(Your assignment) Starting with the line that holds "Be komentarų", copy out each remaining line of the listing below, up to and including the last one, and include nothing else.

(Data for the task)
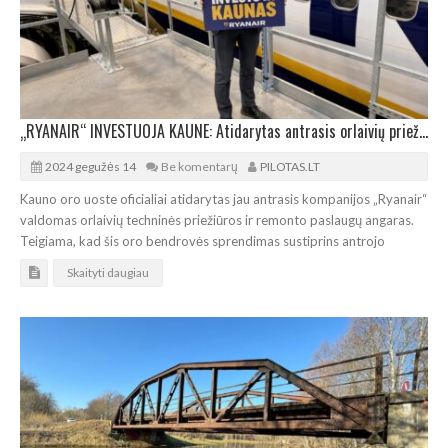
„RYANAIR“ INVESTUOJA KAUNE: Atidarytas antrasis orlaivių priežiūros ir remonto angaras
2024 gegužės 14
Be komentarų
PILOTAS.LT
Kauno oro uoste oficialiai atidarytas jau antrasis kompanijos „Ryanair“
valdomas orlaivių techninės priežiūros ir remonto paslaugų angaras.
Teigiama, kad šis oro bendrovės sprendimas sustiprins antrojo
Skaityti daugiau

(Result of the task)
Be komentarų
PILOTAS.LT
Kauno oro uoste oficialiai atidarytas jau antrasis kompanijos „Ryanair“
valdomas orlaivių techninės priežiūros ir remonto paslaugų angaras.
Teigiama, kad šis oro bendrovės sprendimas sustiprins antrojo
Skaityti daugiau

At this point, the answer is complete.